The percentage entries in the cells should sum to 100% at the bottom of the table if CELLS=COLUMN (print column percentages) is requested.


produces a table with one variable at the side and another at the top, a "cross-tabulation"

CROSSTABS: [varlist] list of variable names, joined with the SPSS keyword BY
/CELLS= [specifies what values are printed in the cells of the table]
main ones are COUNT of cases and % by ROW, COLumn, and TOTAL number of cases
Asking for percents by columns is desired if you lay out the table with the independent variable in the columns (i.e., across the top)
/STATISTICS: prints requested measures of association
CELLS= Should you use COLUMN or ROW?
It depends on which of your variables you regard as "independent."
Always compute percentages using the N's in the marginals of whichever variable you regard as independent.
Conventionally, the column variable (across the top) is the independent variable, which calls for COLUMN.
CROSSTABS generates many different statistics, some of which are more useful than others.
STATISTICS= CHISQ PHI CC will generate these statistics
chi-square (X2)-- tests for independence between nominal variables
phi (2x2 tables) and Cramer's V (nxn tables)--measure of association based on X2
Contingency Coefficient, C
Consider CROSSTABS commands for today's assignment using the vote92 file. You'll have to put in the right variables for vote96
CROSSTABS V2 BY V8 V125 / V2 BY V8 BY V125
/CELLS=COUNT COLUMN / STATISTICS= [names of statistics here]

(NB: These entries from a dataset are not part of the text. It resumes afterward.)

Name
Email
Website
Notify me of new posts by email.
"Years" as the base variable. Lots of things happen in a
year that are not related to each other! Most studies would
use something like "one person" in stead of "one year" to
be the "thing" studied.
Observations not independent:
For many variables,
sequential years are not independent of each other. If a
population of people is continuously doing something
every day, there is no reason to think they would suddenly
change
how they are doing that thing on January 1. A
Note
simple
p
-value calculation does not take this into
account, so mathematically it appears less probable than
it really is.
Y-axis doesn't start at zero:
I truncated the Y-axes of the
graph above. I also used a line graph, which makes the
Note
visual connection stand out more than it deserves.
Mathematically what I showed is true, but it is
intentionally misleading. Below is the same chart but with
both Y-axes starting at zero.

Conventions and advice concerning CROSTABS
By convention, the independent variable is arranged across the top of the table, unless number of categories or size of space prohibit.

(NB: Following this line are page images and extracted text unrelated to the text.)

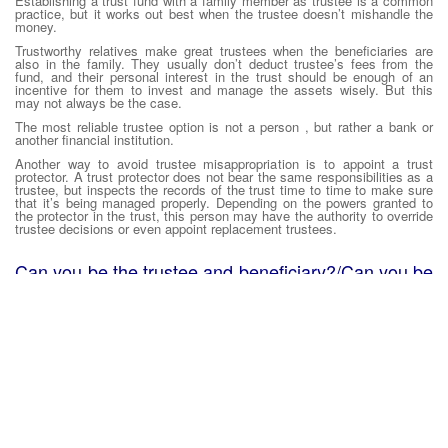
Establishing a trust fund with a family member as trustee is a common
practice, but it works out best when the trustee doesn’t mishandle the
money.
Trustworthy relatives make great trustees when the beneficiaries are
also in the family. They usually don’t deduct trustee’s fees from the
fund, and their personal interest in the trust should be enough of an
incentive for them to invest and manage the assets wisely. But this
may not always be the case.
The most reliable trustee option is not a person , but rather a bank or
another financial institution.
Another way to avoid trustee misappropriation is to appoint a trust
protector. A trust protector does not bear the same responsibilities as a
trustee, but inspects the records of the trust time to time to make sure
that it’s being managed properly. Depending on the powers granted to
the protector in the trust, this person may have the authority to override
trustee decisions or even appoint replacement trustees.
Can you be the trustee and beneficiary?/Can you be
the trustee of your own trust?
In a revocable living trust one sets up for oneself, very frequently the
person will be the trustee and the beneficiary during the lifetime, or at
least until he/she become incapacitated and the successor trustee must
take over. At that time, the person will still be the beneficiary, but the
successor trustee will be managing the trust assets for the benefit of
the beneficiary.
Can you be the trustee of an irrevocable trust?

ALWAYS, percentages are computed within the categories of the independent variable -- as shown in the sample table -- and the number of cases on which the percentages are based is always given.
Try to avoid cluttering a table with unnecessary information -- e.g., percentages by rows AND columns -- even percentages AND frequencies in the same cell.

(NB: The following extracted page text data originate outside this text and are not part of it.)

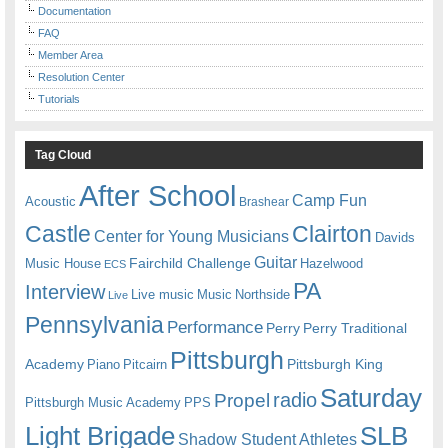
Documentation
FAQ
Member Area
Resolution Center
Tutorials
Tag Cloud
After School
Camp Fun
Acoustic
Brashear
Castle
Clairton
Center for Young Musicians
Davids
Guitar
Fairchild Challenge
Music House
Hazelwood
ECS
PA
Interview
Live music
Music
Northside
Live
Pennsylvania
Performance
Perry
Perry Traditional
Pittsburgh
Academy
Pittsburgh King
Piano
Pitcairn
Saturday
radio
Propel
Pittsburgh Music Academy
PPS
Light Brigade
SLB
Shadow Student Athletes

Follow format in professional journals for constructing tables; it is bad form to submit raw printout from SPSS runs as tables in course papers.
Limitations of CROSSTABS print format
CROSSTABS tables in SPSS are limited to 10 categories for the independent variable (across the top) on standard-size (wide) paper.
There is no limitation on the number of categories for the dependent variable -- down the side.
Consequences of the limitation
Tables with more than 10 categories for the independent variable will be "wrapped around" and printed as a "continuation" of the first table.
Consider this example:
Supposing an AGE variable has values ranging from 17 to 99 and an INCOME variable has 20 coding categories.
If one specified CROSSTABS INCOME BY AGE, only the first 10 of AGE's values could fit across the top of the page, and a continuation table would be printed on another page.
However, the command CROSSTABS AGE BY INCOME would place AGE along the side, allowing it to print out in full on one table (if one really wanted age by exact years).
The AGE variable could also be "recoded" into fewer categories with handled by using the RECODE command in SPSS.
RECODE can be used either to change or to combine codes assigned to variables in an SPSS file.
For example, V8 is a 7 category measure of party identification, ranging from 0 to 6.
These scores can be "recoded" to a 3-point scale as follows:
RECODE V8 (0=1) (2,4=3) (6=5)
When placed before the CROSSTABS command, RECODE will change the variable into a trichotomy: 1=Democrats, 3=Independents, and 5=Republicans.